El primero de ellos se relaciona con las expectativas que genera, pues aunque es una negociación directa con un actor directo e histórico del conflicto colombiano, todos sabemos que no es el único actor de la violencia en el país: esa violencia tiene raíces históricas y sociales muy profundas que se remontan a los orígenes mismos de la nacionalidad y que abarcan desde la violencia intrafamiliar, muchas veces invisible y silenciosa, pero devastadora en sus consecuencias, pasando  por la delincuencia común, en ocasiones representada por organizaciones que se creen el Estado, hasta confluir en la misma violencia política.

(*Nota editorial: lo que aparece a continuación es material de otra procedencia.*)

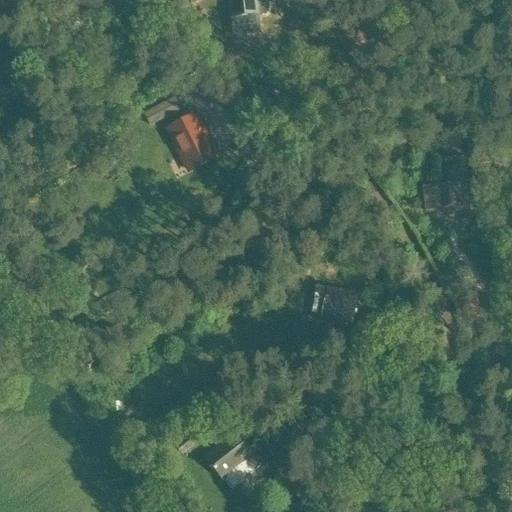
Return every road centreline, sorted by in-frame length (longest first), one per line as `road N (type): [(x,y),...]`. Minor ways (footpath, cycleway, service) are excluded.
road 1 (track): [(216,239),(274,188),(324,188),(375,215),(439,279),(481,440),(511,491)]
road 2 (track): [(511,91),(437,65),(415,43),(399,0)]
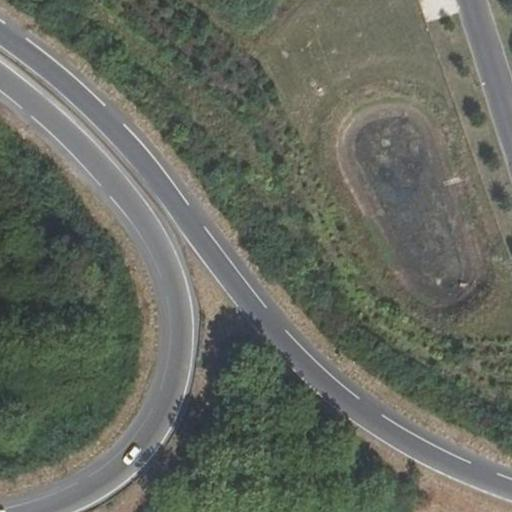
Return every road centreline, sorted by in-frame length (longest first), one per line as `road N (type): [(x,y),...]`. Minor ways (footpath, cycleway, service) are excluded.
road 1 (trunk): [(511,482),(425,449),(322,378),(74,100),(0,39)]
road 2 (trunk): [(0,81),(113,180),(175,286),(184,345),(160,422),(125,465),(66,505),(33,511)]
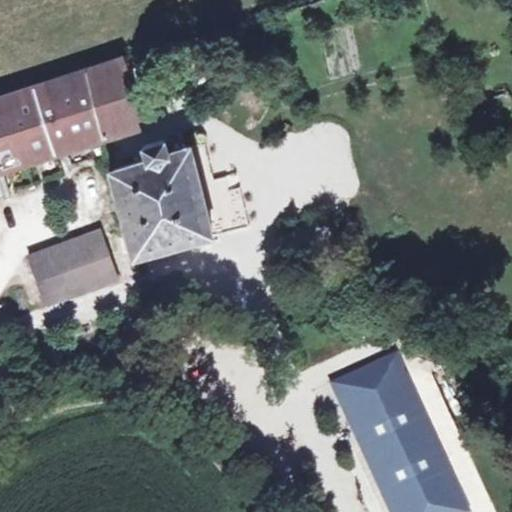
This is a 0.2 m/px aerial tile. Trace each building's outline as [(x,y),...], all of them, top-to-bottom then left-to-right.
[(85,72),(101,143),(126,136),(142,131),(123,61),(85,72)] [(0,174),(101,143),(85,72),(0,98),(0,174)] [(166,141),(146,146),(149,160),(110,170),(134,260),(173,249),(213,238),(190,148),(170,154),(166,141)] [(100,232),(29,257),(46,306),(118,282),(100,232)] [(409,382),(348,406),(389,511),(456,511),(459,511),(409,382)]
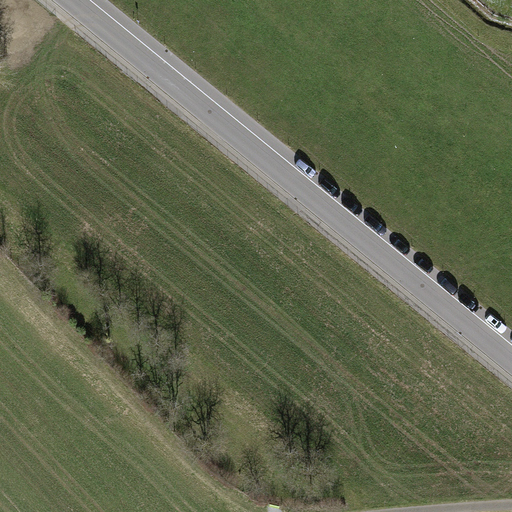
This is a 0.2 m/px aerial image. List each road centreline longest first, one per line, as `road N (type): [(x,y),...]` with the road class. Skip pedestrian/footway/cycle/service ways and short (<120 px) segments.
road 1 (residential): [(511,363),(70,0)]
road 2 (track): [(256,511),(209,482),(0,262)]
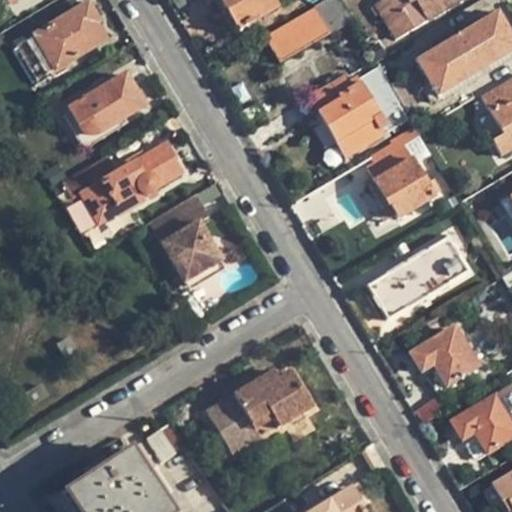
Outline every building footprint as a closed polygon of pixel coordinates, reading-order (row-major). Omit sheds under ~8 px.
[(2,0),(7,9),(23,0),(2,0)] [(175,0),(169,4),(176,15),(200,0),(175,0)] [(268,0),(217,0),(224,12),(236,33),(275,11),(268,0)] [(384,0),(372,8),(390,39),(407,31),(421,22),(423,25),(463,3),(461,0),(384,0)] [(88,8),(34,40),(52,75),(105,44),(95,28),(98,26),(88,8)] [(329,35),(314,10),(264,39),(278,64),(329,35)] [(227,38),(236,33),(224,12),(215,17),(227,38)] [(511,46),(493,15),(414,64),(435,99),(511,51),(511,46)] [(407,31),(409,35),(424,26),(423,25),(421,22),(407,31)] [(34,40),(15,50),(34,85),(52,75),(34,40)] [(511,62),(511,51),(435,99),(440,107),(511,62)] [(392,70),(383,76),(398,102),(408,96),(392,70)] [(339,102),(317,115),(344,161),(383,138),(382,136),(406,123),(375,71),(357,81),(354,79),(333,92),(339,102)] [(73,110),(67,114),(77,133),(81,135),(84,137),(89,138),(94,138),(105,134),(122,124),(143,111),(123,78),(105,90),(96,95),(73,110)] [(511,82),(480,101),(490,118),(502,138),(492,144),(500,159),(511,152),(511,82)] [(96,95),(105,90),(101,83),(91,88),(96,95)] [(309,101),(317,115),(339,102),(333,92),(331,89),(309,101)] [(67,114),(73,110),(68,103),(56,111),(60,118),(67,114)] [(77,133),(67,114),(60,118),(76,142),(81,150),(83,152),(86,152),(89,150),(145,116),(143,111),(122,124),(105,134),(94,138),(89,138),(84,137),(81,135),(77,133)] [(492,144),(502,138),(490,118),(480,124),(492,144)] [(394,147),(417,133),(413,127),(390,141),(394,147)] [(419,137),(417,133),(394,147),(371,161),(373,164),(419,137)] [(373,164),(366,169),(374,182),(395,219),(398,223),(435,200),(434,198),(426,184),(415,165),(430,156),(419,137),(373,164)] [(106,159),(61,185),(70,201),(78,197),(95,229),(117,216),(118,218),(142,205),(139,200),(144,198),(148,198),(150,196),(153,194),(153,191),(181,177),(163,147),(114,175),(106,159)] [(434,180),(426,184),(434,198),(441,194),(434,180)] [(384,226),(395,219),(374,182),(366,187),(380,210),(376,213),(384,226)] [(193,199),(146,227),(180,285),(217,264),(210,253),(211,251),(196,227),(206,222),(193,199)] [(511,206),(508,199),(499,204),(511,225),(511,206)] [(449,239),(367,286),(370,291),(384,316),(387,322),(469,276),(449,239)] [(186,295),(223,274),(217,264),(180,285),(186,295)] [(384,316),(370,291),(363,295),(377,321),(384,316)] [(456,329),(413,355),(426,374),(435,368),(447,389),(480,369),(456,329)] [(279,382),(212,422),(232,456),(260,439),(252,426),(270,416),(278,429),(313,408),(288,365),(274,373),(279,382)] [(438,394),(447,389),(435,368),(426,374),(438,394)] [(478,440),(471,445),(480,460),(487,456),(488,457),(503,447),(507,445),(511,441),(511,390),(458,423),(453,425),(464,443),(475,436),(478,440)] [(187,447),(173,425),(162,432),(176,454),(187,447)] [(161,430),(146,440),(163,465),(177,455),(176,454),(162,432),(161,430)] [(511,447),(511,441),(507,445),(503,447),(505,448),(506,449),(506,450),(507,449),(510,449),(511,447)] [(471,445),(466,448),(474,461),(475,461),(477,462),(478,462),(479,461),(480,460),(471,445)] [(378,468),(367,449),(360,453),(372,472),(378,468)] [(169,511),(129,451),(62,496),(73,511),(169,511)] [(511,476),(499,484),(495,487),(506,506),(510,503),(511,505),(511,476)] [(495,487),(489,490),(500,509),(506,506),(495,487)] [(361,511),(360,511),(363,510),(350,489),(313,511),(361,511)] [(500,509),(489,490),(484,493),(494,510),(495,511),(496,511),(497,511),(499,510),(500,509)] [(291,511),(284,501),(265,511),(291,511)]
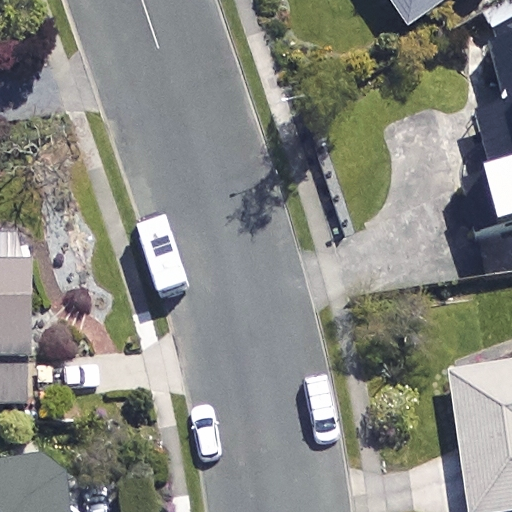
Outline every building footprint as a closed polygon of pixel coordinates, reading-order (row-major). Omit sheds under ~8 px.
[(440,0),(379,0),(400,29),(440,0)] [(511,27),(478,37),(496,101),(465,110),(481,165),(450,174),(466,227),(511,214),(511,27)] [(0,423),(27,422),(22,263),(0,263),(0,423)] [(511,361),(442,372),(461,511),(505,511),(511,511),(511,361)] [(67,511),(62,460),(0,465),(0,511),(67,511)]
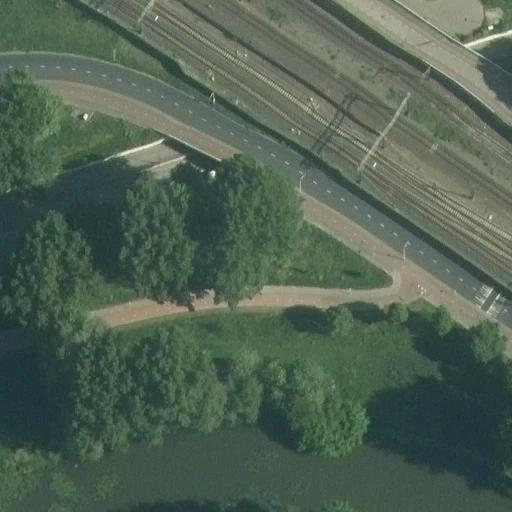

Un segundo escollo que encontrará el gobierno en este proceso es que alrededor de la violencia ha prosperado en el país una economía y unos poderes paralelos y por demás turbios, de los cuales unos pocos  delincuentes se han enriquecido y se han hecho poderosos mientras muchos otros han encontrado una forma de subsistir, en medio de la falta de oportunidades. Será una obligación del Estado identificar, neutralizar, aislar y castigar a los primeros y dar una nueva oportunidad a los segundos.


En tercer lugar, para nadie es un secreto que los actuales grupos guerrilleros han evolucionado hacia un modelo de “franquicias”, por  medio de las cuales otros grupos de delincuencia organizada actúan en su nombre: si la actual negociación llega a un acuerdo exitoso, estos grupos perderían “el ropaje” político, pero sería ingenuo pensar que se desmovilizarían por un acuerdo que no los cobija y dejen un lucrativo negocio. Por el contrario, cambiada la correlación de fuerzas, vendría un reacomodo de las mismas, como las réplicas de un sismo, que implicarían nuevas disputas por territorios, corredores, lavado de activos, abastecimiento de armas y de insumos, rutas y demás  elementos estratégicos  del conflicto; es decir, se podría llegar a un escenario más crudo y degradado como ocurrió en El Salvador.


Las anteriores advertencias no son un llamado al desánimo, pues un proceso de negociación exitoso fortalecerá al Estado, le dará legitimidad, le permitirá recuperar territorios, y si esta recuperación viene acompañada de la debida inversión social en educación, salud e infraestructura, le permitirá pagar la deuda social que se tiene con los más desprotegidos y la recuperación del tejido social deteriorado, con lo cual se frenará la migración de los campesinos hacia las ciudades a engrosar cinturones de miseria.


Como ocurre después de un terremoto, vendrán réplicas cada vez menores y posteriormente tendrá que venir un mejoramiento de las estructuras aprendiendo de las experiencias del pasado.


Notícula. Al decano del periodismo antioqueño, Armando Cardona Cataño y a su digna familia, la voz de solidaridad por el fallecimiento de su hija Luz Marina. Igual sentimiento de solidaridad con el ex magistrado Guillermo Mejía Mejía y su familia, por el sensible fallecimiento de su hermano Gilberto.